**WHAT IS BEING ASKED**
Copy every line of the data below exactly as given, except for the pictures.

⁂

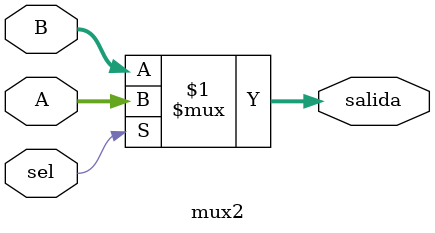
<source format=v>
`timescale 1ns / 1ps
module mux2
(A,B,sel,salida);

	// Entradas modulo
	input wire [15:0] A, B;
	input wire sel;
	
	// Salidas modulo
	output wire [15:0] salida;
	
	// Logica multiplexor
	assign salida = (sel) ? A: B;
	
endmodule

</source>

⁂

**ANSWER TO THIS EXERCISE**
<source format=v>
`timescale 1ns / 1ps
module mux2
(A,B,sel,salida);

	// Entradas modulo
	input wire [15:0] A, B;
	input wire sel;
	
	// Salidas modulo
	output wire [15:0] salida;
	
	// Logica multiplexor
	assign salida = (sel) ? A: B;
	
endmodule

</source>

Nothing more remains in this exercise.